En 2018, la Fundación del Instituto de Empresa llevó a cabo uno de los estudios recientes más completos sobre el talento sénior en la empresa española. Analiza el empleo de los trabajadores mayores de 55 años y señala que, en comparación con otros países europeos, hay pocas personas que trabajan después de los 60 años y casi nadie por encima de los 70.

No obstante, el número de esos empleados séniors que trabajan después de determinadas edades no ha dejado de crecer en los últimos años, debido a la evolución de la pirámide de población y a la situación del mercado laboral.

El estudio concluye que las condiciones de trabajo de los mayores de 55 años que permanecen activos laboralmente apenas si cambia al llegar a esas edades, que en la mayoría de los casos las empresas no tienen ningún plan especial de formación dirigido a los empleados séniors y que también carecen de planes estratégicos para atender el envejecimiento de sus plantillas.

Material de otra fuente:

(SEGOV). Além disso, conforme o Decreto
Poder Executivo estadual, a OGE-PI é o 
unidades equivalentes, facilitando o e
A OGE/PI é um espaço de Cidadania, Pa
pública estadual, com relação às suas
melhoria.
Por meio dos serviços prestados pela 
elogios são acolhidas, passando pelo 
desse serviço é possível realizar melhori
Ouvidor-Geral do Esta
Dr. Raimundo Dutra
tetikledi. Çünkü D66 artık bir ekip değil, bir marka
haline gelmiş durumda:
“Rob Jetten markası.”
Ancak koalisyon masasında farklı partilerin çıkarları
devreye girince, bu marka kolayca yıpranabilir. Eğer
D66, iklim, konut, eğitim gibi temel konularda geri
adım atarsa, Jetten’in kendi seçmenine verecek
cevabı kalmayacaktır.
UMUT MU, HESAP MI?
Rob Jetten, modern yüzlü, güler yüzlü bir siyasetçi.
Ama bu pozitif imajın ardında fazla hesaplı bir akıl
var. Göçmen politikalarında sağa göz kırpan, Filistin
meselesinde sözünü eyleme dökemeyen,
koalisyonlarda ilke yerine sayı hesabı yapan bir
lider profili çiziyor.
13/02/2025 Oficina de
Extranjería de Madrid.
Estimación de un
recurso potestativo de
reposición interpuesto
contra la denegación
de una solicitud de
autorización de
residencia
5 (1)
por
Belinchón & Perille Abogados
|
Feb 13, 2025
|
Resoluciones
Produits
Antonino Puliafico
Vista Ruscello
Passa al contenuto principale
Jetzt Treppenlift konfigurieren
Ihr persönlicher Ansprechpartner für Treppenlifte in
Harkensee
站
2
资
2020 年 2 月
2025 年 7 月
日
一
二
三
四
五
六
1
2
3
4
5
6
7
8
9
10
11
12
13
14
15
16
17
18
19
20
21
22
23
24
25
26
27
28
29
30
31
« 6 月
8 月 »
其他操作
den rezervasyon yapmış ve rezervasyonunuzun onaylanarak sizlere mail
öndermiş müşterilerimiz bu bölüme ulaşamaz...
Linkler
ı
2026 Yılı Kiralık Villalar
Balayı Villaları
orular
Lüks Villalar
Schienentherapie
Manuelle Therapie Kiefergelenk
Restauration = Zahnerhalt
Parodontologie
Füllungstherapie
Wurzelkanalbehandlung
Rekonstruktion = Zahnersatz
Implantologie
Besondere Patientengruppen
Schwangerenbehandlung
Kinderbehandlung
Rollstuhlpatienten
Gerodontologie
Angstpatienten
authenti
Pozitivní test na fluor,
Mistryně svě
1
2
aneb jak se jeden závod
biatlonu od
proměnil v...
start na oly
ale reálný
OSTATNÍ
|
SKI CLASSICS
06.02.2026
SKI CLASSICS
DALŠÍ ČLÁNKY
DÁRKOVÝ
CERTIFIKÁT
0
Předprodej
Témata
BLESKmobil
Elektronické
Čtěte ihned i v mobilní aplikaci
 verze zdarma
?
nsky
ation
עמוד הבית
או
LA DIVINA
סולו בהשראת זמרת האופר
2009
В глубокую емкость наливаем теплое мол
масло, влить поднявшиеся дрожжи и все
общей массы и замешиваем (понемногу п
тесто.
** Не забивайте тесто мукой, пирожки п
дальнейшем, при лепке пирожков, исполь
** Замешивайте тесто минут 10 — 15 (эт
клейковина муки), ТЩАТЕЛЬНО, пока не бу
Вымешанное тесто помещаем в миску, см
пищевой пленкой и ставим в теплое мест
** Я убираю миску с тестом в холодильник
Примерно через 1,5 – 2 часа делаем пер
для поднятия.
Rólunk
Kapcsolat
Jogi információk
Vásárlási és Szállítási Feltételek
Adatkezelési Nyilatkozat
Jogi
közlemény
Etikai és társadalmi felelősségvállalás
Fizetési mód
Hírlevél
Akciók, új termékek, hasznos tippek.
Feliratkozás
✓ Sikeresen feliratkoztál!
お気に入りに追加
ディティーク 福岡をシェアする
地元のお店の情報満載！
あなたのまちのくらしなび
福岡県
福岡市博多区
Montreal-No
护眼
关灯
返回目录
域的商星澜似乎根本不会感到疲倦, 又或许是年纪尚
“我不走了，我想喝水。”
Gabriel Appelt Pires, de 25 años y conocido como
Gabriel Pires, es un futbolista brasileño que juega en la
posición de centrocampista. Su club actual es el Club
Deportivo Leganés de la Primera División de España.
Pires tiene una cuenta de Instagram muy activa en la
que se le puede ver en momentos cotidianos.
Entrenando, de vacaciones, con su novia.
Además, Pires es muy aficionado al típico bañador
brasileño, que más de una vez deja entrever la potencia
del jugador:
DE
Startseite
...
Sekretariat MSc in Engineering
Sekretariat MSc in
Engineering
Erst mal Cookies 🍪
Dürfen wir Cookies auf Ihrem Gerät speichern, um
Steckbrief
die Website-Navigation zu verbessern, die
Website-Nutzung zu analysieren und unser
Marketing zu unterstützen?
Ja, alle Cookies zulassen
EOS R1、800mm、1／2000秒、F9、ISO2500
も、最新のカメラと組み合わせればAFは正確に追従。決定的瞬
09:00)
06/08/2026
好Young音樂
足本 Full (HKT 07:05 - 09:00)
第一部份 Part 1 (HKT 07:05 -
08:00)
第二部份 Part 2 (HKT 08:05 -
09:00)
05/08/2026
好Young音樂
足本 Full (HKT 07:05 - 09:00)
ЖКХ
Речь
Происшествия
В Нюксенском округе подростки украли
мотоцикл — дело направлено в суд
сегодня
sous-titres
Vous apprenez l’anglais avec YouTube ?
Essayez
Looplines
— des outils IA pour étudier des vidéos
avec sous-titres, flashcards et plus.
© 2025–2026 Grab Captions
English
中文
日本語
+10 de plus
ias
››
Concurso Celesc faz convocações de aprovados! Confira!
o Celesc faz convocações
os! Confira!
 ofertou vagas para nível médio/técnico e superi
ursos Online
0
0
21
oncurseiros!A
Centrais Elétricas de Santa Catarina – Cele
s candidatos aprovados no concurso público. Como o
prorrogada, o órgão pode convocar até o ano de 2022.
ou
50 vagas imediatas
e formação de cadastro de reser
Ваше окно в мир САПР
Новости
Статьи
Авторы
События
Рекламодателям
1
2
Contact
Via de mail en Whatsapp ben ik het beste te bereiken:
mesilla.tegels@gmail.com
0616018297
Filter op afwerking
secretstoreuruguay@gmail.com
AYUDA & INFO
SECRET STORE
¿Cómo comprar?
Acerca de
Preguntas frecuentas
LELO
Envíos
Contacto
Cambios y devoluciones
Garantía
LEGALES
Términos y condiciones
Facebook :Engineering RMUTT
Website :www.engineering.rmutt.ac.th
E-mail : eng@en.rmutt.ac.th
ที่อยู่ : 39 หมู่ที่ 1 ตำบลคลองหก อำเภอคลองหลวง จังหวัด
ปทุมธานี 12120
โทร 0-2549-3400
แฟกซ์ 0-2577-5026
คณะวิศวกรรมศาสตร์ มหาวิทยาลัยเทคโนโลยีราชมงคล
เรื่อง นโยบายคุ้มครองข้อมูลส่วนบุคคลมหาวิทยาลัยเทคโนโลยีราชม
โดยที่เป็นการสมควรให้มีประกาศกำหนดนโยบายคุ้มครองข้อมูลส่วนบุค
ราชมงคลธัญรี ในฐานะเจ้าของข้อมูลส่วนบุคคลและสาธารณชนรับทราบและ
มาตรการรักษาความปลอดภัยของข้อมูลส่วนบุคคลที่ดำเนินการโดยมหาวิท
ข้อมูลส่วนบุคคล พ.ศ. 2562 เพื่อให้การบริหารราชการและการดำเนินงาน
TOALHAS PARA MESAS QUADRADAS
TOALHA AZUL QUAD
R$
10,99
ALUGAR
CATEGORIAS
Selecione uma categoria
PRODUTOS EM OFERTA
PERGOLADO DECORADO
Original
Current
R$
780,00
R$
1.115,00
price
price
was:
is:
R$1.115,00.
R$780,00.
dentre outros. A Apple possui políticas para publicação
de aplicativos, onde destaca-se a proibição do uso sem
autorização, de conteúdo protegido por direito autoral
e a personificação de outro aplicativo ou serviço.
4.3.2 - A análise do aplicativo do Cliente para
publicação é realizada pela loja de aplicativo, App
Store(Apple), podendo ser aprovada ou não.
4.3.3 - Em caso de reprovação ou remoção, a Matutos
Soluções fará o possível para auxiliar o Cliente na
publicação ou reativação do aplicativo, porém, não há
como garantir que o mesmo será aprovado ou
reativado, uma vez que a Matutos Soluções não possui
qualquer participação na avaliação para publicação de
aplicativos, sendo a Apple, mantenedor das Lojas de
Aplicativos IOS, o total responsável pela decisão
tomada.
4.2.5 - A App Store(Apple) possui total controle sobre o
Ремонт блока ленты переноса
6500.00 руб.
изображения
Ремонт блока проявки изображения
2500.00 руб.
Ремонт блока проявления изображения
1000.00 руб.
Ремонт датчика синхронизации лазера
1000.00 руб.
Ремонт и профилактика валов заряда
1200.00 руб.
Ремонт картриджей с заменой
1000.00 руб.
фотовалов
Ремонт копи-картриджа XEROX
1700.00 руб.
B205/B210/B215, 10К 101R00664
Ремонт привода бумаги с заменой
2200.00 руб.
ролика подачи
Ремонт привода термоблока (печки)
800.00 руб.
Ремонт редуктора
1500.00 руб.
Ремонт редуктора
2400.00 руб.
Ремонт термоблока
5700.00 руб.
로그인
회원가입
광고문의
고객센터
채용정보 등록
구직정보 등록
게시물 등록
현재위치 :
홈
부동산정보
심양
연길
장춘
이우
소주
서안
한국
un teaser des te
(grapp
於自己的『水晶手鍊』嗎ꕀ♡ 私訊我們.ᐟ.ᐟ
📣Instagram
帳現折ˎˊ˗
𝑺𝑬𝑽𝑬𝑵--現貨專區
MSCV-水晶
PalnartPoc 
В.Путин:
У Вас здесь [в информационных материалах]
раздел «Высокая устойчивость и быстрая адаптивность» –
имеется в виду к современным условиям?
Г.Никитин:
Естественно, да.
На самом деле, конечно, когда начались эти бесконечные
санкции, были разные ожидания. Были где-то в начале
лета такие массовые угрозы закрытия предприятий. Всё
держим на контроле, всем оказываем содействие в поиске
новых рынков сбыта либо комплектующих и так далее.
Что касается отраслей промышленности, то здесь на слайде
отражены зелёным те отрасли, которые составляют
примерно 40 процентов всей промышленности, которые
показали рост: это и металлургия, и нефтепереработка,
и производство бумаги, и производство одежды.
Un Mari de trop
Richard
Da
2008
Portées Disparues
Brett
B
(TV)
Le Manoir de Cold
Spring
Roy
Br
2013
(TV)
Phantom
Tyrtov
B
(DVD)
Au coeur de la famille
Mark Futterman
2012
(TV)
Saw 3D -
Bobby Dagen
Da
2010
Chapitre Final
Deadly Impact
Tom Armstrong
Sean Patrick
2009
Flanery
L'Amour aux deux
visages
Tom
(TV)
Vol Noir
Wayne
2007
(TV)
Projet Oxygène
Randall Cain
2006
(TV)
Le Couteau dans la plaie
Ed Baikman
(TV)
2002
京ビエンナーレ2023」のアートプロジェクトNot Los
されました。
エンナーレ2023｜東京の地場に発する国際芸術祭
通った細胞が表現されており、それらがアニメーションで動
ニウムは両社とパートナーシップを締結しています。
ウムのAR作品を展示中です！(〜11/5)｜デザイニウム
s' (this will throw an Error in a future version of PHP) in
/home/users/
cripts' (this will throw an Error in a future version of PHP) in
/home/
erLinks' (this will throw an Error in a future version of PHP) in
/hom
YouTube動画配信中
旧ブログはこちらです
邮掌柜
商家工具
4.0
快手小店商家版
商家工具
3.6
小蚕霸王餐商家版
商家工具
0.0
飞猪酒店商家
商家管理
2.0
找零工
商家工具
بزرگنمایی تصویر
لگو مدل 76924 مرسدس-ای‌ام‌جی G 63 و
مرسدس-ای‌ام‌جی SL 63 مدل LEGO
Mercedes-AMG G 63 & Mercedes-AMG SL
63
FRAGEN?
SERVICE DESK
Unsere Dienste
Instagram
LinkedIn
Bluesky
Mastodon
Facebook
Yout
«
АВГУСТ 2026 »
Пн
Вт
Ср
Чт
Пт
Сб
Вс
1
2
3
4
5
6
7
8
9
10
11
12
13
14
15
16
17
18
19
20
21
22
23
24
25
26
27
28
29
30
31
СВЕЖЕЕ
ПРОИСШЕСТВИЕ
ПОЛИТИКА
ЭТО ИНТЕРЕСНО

Las empresas tienen pocos empleados séniors, saben que les son necesarios y tienen una alta valoración de su experiencia y disposición, pero hacen poco por retenerlos.

Curiosamente, las compañías hacen una valoración muy positiva de sus trabajadores séniors y destacan sus conocimientos, experiencia, compromiso y fidelidad a la empresa, así como su papel como mentores de otros empleados. Y, por ello, las empresas están preocupadas por la gestión de esos trabajadores séniors, pero dicha preocupación no se plasma hasta el momento en la puesta en marcha de acciones concretas para este colectivo.

En resumen, las empresas tienen pocos empleados séniors, saben que les son necesarios y tienen una alta valoración de su experiencia y disposición, pero hacen poco por retenerlos en unas condiciones beneficiosas para ambas partes.

Aunque esta es la tónica general, algunas empresas lideran los avances en este terreno y han puesto en marcha actuaciones concretas. Se trata de buenas prácticas de gestión del  envejecimiento que se centran en aspectos como:

  • Desarrollo profesional.
  • Seguridad y salud laboral.
  • Sensibilidad y reconocimiento de la aportación de valor de los profesionales séniors.
  • Organización y entorno de trabajo.
  • Beneficios por edad.
  • Módulos flexibles de acceso a la jubilación, preparación para la jubilación y reemplazo generacional y sucesión.

Según el informe de la Fundación del Instituto de Empresa, la importancia de los trabajadores séniors seguirá creciendo en los próximos años y será necesario combatir en el entorno empresarial algunos estereotipos (los trabajadores mayores tienen un menor nivel de productividad, capacidad de adaptación y motivación y ambición) y diferentes percepciones que no se corresponden siempre con la realidad (los trabajadores de más edad ocupan los puestos más destacados en las compañías, le cuestan mucho más a las organizaciones que los empleados jóvenes o dificultan la incorporación y la promoción de estos últimos), para convertir la preocupación por el talento sénior en resultados tangibles.